Face à de telles révélations, l’administration américaine devrait nier, se défendre pied à pied, minimiser. Et non, pas du tout, à chaque révélation, la réponse est à peu près la même « il existe un logiciel qui permet de lire tous les mails et les conversations privées sur les réseaux ?.... Oui, en effet, mais rassurez-vous, nous l’utilisons dans un cadre très défini ». « On surveille les réseaux sociaux en faisant des schémas hypercompliqués pour voir qui communique avec qui ? Ah ouais, mais que pour les étrangers, ne vous inquiétez pas. » Je caricature à peine….
Pourquoi l’administration américaine ne se défend-elle pas plus ? Cette question m’obsède. On peut envisager plusieurs hypothèses.
D’abord parce que ça n’est pas nouveau. Avant tout ça, il y avait eu Echelon, Echelon qui avait été installé dès le début des années 80, Echelon était déjà un système de surveillance massif. Et la révélation de l’existence d’Echelon au milieu des années 90 avait fait du bruit, mais n’avait pas renversé la démocratie américaine. Alors pourquoi s’énerver cette fois-ci.
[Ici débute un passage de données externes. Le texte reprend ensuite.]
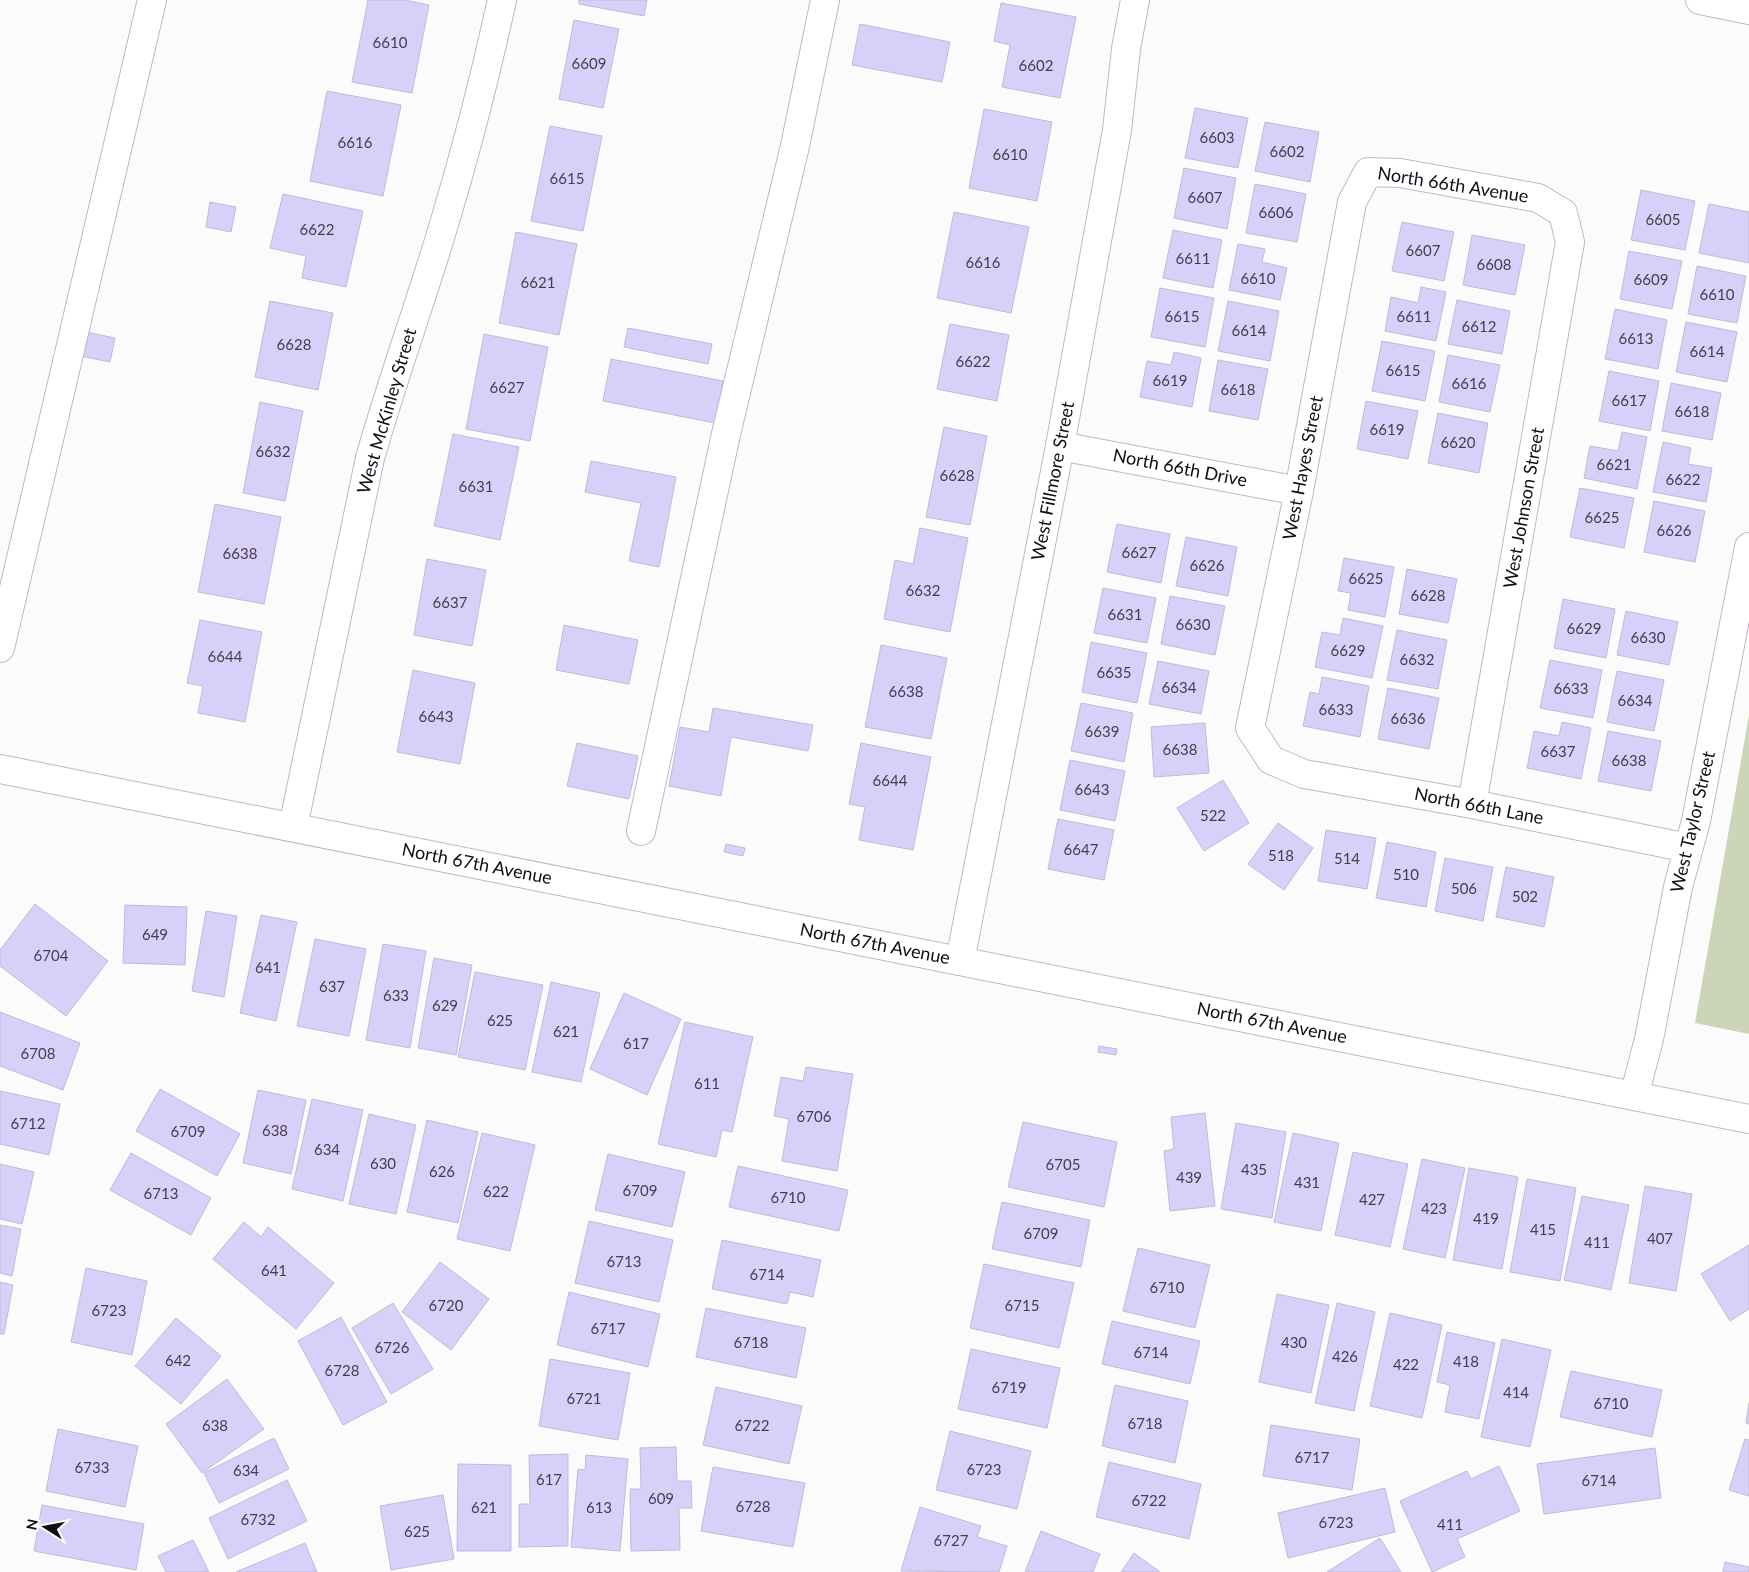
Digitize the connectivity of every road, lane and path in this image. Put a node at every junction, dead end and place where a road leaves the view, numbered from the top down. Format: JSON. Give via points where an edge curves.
{"nodes":[{"id":1,"x":152,"y":0,"type":"edge"},
{"id":2,"x":502,"y":0,"type":"edge"},
{"id":3,"x":825,"y":0,"type":"edge"},
{"id":4,"x":1135,"y":0,"type":"edge"},
{"id":5,"x":1700,"y":0,"type":"edge"},
{"id":6,"x":1749,"y":10,"type":"edge"},
{"id":7,"x":1368,"y":172,"type":"joint"},
{"id":8,"x":1563,"y":213,"type":"joint"},
{"id":9,"x":1060,"y":446,"type":"junction"},
{"id":10,"x":1299,"y":491,"type":"junction"},
{"id":11,"x":1749,"y":546,"type":"edge"},
{"id":12,"x":0,"y":648,"type":"edge"},
{"id":13,"x":1271,"y":760,"type":"joint"},
{"id":14,"x":0,"y":769,"type":"edge"},
{"id":15,"x":1472,"y":804,"type":"junction"},
{"id":16,"x":293,"y":827,"type":"junction"},
{"id":17,"x":641,"y":831,"type":"dead end"},
{"id":18,"x":1688,"y":848,"type":"junction"},
{"id":19,"x":960,"y":961,"type":"junction"},
{"id":20,"x":1634,"y":1096,"type":"junction"},
{"id":21,"x":1749,"y":1119,"type":"edge"}],
"edges":[{"from":1,"to":12,"type":"street"},
{"from":2,"to":16,"type":"street","name":"West McKinley Street","via":[[474,119],[442,232],[370,458]]},
{"from":3,"to":17,"type":"street","via":[[795,146],[726,434]]},
{"from":4,"to":9,"type":"street","name":"West Fillmore Street","via":[[1117,130]]},
{"from":5,"to":6,"type":"street"},
{"from":7,"to":8,"type":"street","name":"North 66th Avenue","via":[[1400,173],[1538,198]]},
{"from":7,"to":10,"type":"street","name":"West Hayes Street","via":[[1352,202]]},
{"from":8,"to":15,"type":"street","name":"West Johnson Street","via":[[1570,242]]},
{"from":9,"to":10,"type":"street","name":"North 66th Drive"},
{"from":9,"to":19,"type":"street","name":"West Fillmore Street"},
{"from":10,"to":13,"type":"street","name":"West Hayes Street","via":[[1250,728]]},
{"from":11,"to":18,"type":"street","name":"West Taylor Street"},
{"from":13,"to":15,"type":"street","name":"North 66th Lane","via":[[1304,774]]},
{"from":14,"to":16,"type":"street","name":"North 67th Avenue"},
{"from":15,"to":18,"type":"street","name":"North 66th Lane"},
{"from":16,"to":19,"type":"street","name":"North 67th Avenue"},
{"from":18,"to":20,"type":"street","name":"West Taylor Street"},
{"from":19,"to":20,"type":"street","name":"North 67th Avenue"},
{"from":20,"to":21,"type":"street","name":"North 67th Avenue"}]}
Ensuite parce que ce système, en grande partie, est légal. Tout ce qui concerne l’étranger entre dans le Patriot Act. Et d’ailleurs, hier, vient d’être réconduite l’autorisation de la collecte des métadonnées téléphoniques. Mais, même légale, c’est un système politiquement et moralement condamnable, c’est l’angle d’attaque des défenseurs des libertés individuelles et c’est admis par le Président Obama quand il promet plus de transparence. Mais, là, il y a l’argument massue, qui a tout de suite été brandi par Obama : si vous voulez être bien protégés, il faut faire quelques sacrifices.
Mais peut-être que si la défense est si faiblarde, c’est qu’il n’y pas grand intérêt à se défendre.
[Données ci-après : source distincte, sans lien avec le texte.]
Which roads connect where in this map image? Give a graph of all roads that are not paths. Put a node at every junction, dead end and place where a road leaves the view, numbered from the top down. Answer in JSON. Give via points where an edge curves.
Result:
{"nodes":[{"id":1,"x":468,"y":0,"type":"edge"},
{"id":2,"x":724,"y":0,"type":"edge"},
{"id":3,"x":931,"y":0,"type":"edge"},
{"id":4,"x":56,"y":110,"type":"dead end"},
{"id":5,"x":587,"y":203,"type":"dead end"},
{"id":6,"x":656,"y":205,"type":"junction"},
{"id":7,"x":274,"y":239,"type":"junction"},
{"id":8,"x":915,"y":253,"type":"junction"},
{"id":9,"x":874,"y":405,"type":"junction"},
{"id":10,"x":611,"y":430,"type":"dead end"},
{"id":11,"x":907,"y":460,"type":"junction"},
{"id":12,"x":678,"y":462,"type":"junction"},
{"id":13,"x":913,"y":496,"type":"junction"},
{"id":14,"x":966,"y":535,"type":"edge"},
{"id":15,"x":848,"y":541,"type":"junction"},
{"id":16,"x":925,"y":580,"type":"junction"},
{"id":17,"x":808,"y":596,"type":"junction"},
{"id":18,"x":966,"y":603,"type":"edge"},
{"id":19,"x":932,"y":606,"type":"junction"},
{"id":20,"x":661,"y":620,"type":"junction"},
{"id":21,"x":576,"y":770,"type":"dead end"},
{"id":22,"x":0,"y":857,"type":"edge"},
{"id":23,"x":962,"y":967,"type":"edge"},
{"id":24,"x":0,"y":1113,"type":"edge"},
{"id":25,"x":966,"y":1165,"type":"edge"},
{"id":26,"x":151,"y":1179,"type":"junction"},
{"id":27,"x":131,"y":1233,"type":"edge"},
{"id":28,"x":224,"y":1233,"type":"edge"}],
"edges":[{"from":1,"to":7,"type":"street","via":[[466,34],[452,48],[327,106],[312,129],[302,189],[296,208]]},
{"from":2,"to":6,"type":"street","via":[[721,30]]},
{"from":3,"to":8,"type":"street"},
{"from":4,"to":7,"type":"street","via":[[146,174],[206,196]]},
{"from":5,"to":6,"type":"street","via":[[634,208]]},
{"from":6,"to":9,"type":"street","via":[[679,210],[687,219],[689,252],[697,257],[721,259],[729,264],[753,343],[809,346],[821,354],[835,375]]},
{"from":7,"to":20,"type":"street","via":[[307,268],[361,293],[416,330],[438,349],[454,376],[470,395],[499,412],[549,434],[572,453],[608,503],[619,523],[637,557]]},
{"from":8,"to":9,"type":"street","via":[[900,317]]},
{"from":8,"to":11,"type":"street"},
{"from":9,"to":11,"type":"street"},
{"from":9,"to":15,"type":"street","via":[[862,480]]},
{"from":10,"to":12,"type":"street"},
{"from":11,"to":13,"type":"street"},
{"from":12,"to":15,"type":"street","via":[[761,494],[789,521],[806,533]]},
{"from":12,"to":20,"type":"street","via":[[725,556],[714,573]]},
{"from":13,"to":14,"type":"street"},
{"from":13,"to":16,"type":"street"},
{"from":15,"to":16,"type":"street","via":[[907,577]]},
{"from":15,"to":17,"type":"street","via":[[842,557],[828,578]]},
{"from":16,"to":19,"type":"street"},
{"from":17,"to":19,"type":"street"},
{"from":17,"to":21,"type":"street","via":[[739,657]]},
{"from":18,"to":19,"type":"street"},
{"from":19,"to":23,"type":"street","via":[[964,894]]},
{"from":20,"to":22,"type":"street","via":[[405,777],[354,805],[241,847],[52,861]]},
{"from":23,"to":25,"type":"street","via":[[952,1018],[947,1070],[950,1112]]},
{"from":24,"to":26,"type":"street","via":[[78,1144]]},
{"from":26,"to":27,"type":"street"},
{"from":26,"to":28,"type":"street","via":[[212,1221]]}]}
Certes, il y a un petit prix politique et moral à payer dans cette histoire, mais songez maintenant au gain. N’est-il pas stratégiquement très utile que le monde entier croie qu’il est sous votre regard ? Que tout le monde vous pense si puissant que tout mail envoyé dans le monde arrive sur le bureau d’un analyste de la NSA ? N’est-ce pas le signe ultime de votre puissance ?
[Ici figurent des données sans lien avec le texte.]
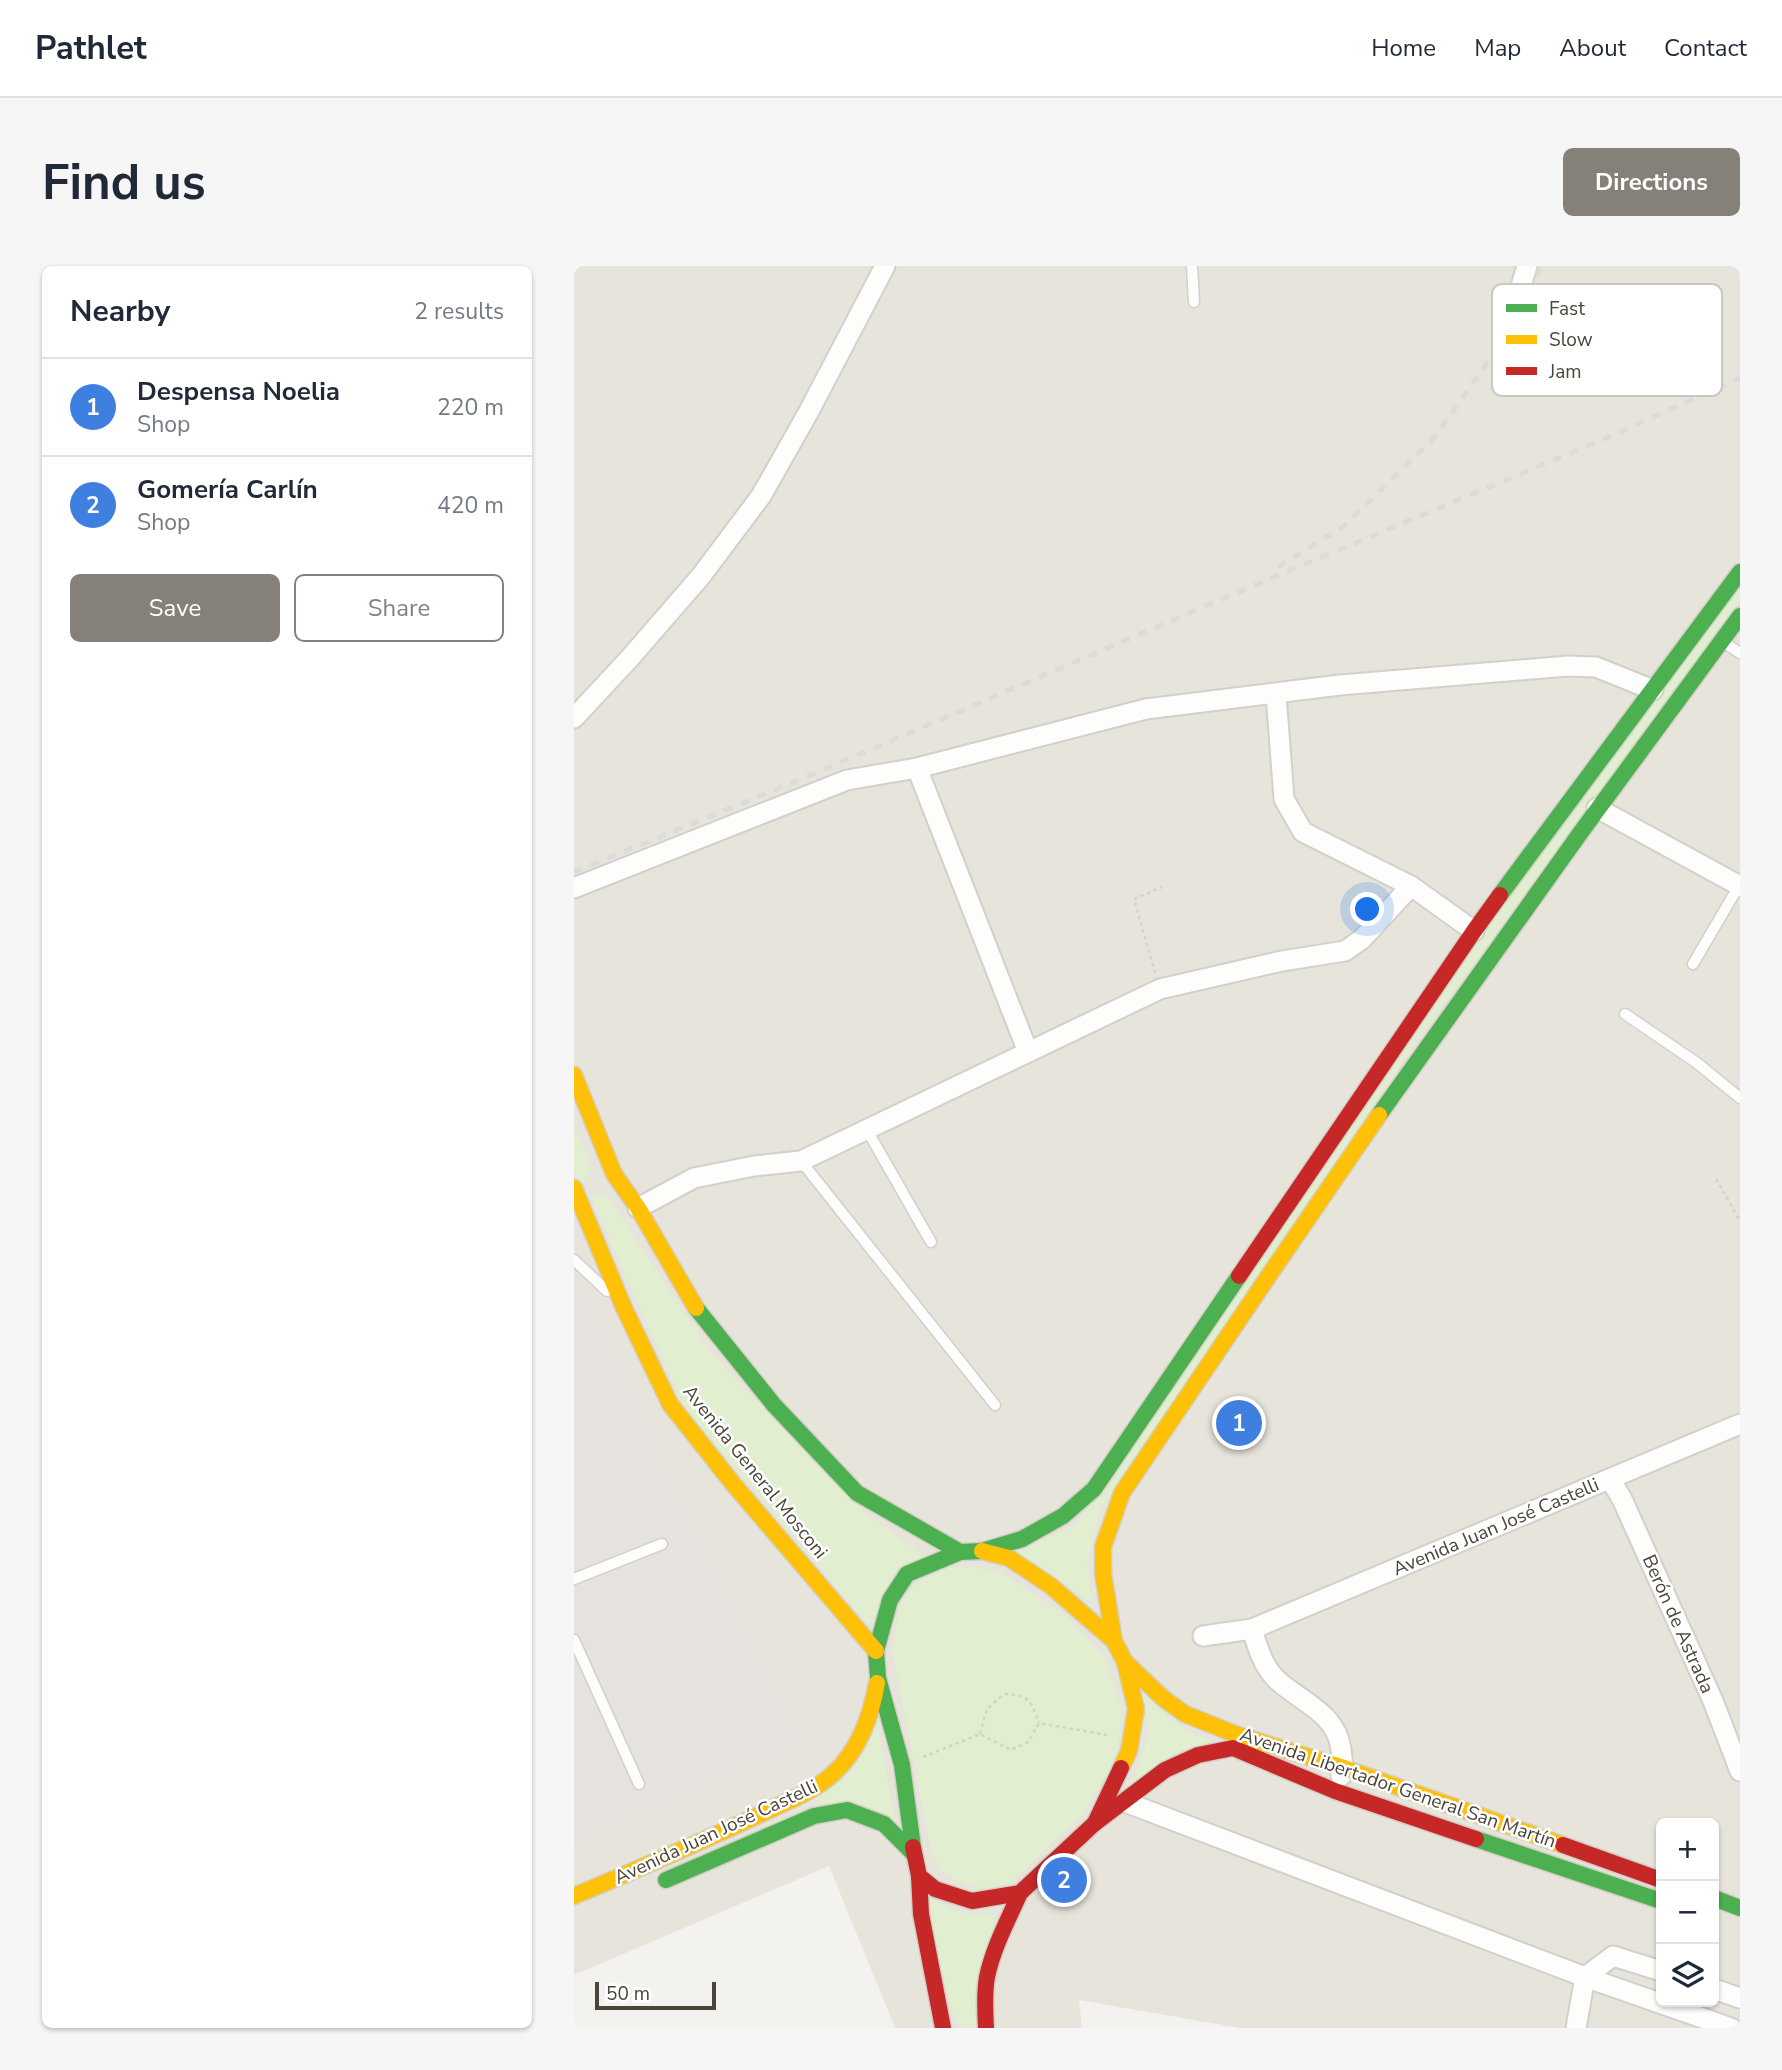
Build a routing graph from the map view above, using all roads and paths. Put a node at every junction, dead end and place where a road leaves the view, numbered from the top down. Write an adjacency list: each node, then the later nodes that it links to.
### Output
1 (885, 266): 12 (street)
2 (1192, 266): 5 (lane)
3 (1527, 266): 4 (street)
4 (1522, 284)
5 (1194, 303)
6 (1740, 572): 10 (main road)
7 (1740, 616): 8 (main road)
8 (1722, 640): 9 (lane); 14 (main road)
9 (1740, 653)
10 (1653, 690): 11 (street); 19 (main road)
11 (1276, 694): 13 (street); 15 (street)
12 (574, 718)
13 (917, 768): 18 (street); 23 (street)
14 (1597, 808): 16 (street); 45 (main road)
15 (1411, 886): 19 (street); 21 (street)
16 (1740, 886): 20 (lane)
17 (1162, 887): 21 (path)
18 (574, 888)
19 (1474, 931): 39 (main road)
20 (1693, 964)
21 (1160, 989): 23 (street)
22 (1625, 1014): 25 (lane)
23 (1028, 1052): 26 (street)
24 (574, 1074): 30 (main road)
25 (1740, 1098)
26 (867, 1130): 27 (street); 32 (lane)
27 (801, 1161): 30 (street); 35 (lane)
28 (1716, 1180): 31 (path)
29 (578, 1192): 34 (main road, Avenida General Mosconi)
30 (638, 1208): 40 (main road)
31 (1740, 1222)
32 (931, 1242)
33 (574, 1260): 34 (lane)
34 (624, 1308): 46 (main road, Avenida General Mosconi)
35 (995, 1405)
36 (1740, 1424): 37 (street, Avenida Juan José Castelli)
37 (1610, 1479): 42 (street, Avenida Juan José Castelli); 54 (street, Berón de Astrada)
38 (662, 1544): 41 (lane)
39 (982, 1551): 40 (main road); 45 (main road)
40 (960, 1552): 46 (main road)
41 (574, 1579)
42 (1251, 1629): 43 (street, Avenida Juan José Castelli); 53 (street)
43 (1203, 1636)
44 (574, 1640): 55 (lane)
45 (1114, 1641): 47 (main road)
46 (876, 1651): 48 (main road)
47 (1125, 1662): 51 (main road); 53 (main road, Avenida Libertador General San Martín)
48 (878, 1678): 52 (main road); 64 (main road, Avenida Juan José Castelli)
49 (1039, 1723): 50 (path); 50 (path); 51 (path)
50 (980, 1734): 52 (path)
51 (1131, 1739): 58 (main road)
52 (902, 1765): 59 (main road)
53 (1344, 1768): 56 (street); 61 (main road, Avenida Libertador General San Martín)
54 (1740, 1771)
55 (639, 1784)
56 (1335, 1790): 57 (main road, Avenida Libertador General San Martín); 65 (main road, Avenida Libertador General San Martín)
57 (1125, 1802): 58 (main road, Avenida Libertador General San Martín); 69 (street)
58 (1095, 1823): 63 (main road)
59 (914, 1854): 60 (main road); 62 (main road, Avenida Juan José Castelli)
60 (919, 1876): 63 (main road); 72 (main road)
61 (1656, 1878)
62 (650, 1886)
63 (1020, 1893): 73 (main road)
64 (574, 1896)
65 (1656, 1899)
66 (1719, 1900): 67 (main road)
67 (1740, 1908)
68 (1656, 1969): 69 (street)
69 (1585, 1977): 74 (street); 75 (street)
70 (1719, 1991): 71 (street)
71 (1740, 1998)
72 (943, 2028)
73 (986, 2028)
74 (1576, 2028)
75 (1731, 2028)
Je ne pousse pas le complotisme jusqu’à imaginer que ces fuites ont été voulues, qu'Edward Snowden est un agent double, ou même qu’il a été manipulé (quoique ça ferait un chouette scenario). Ce que je dis simplement, c’est que les documents fuités ne permettant pas de savoir comment tout cela marche, et même de savoir si ça marche vraiment, l’administration américaine a tout intérêt à laisser croire et d’en faire la dernière fiction de sa toute-puissance.
Bon, je vous avais dit dès le départ que ce n’était pas très assumable comme théorie.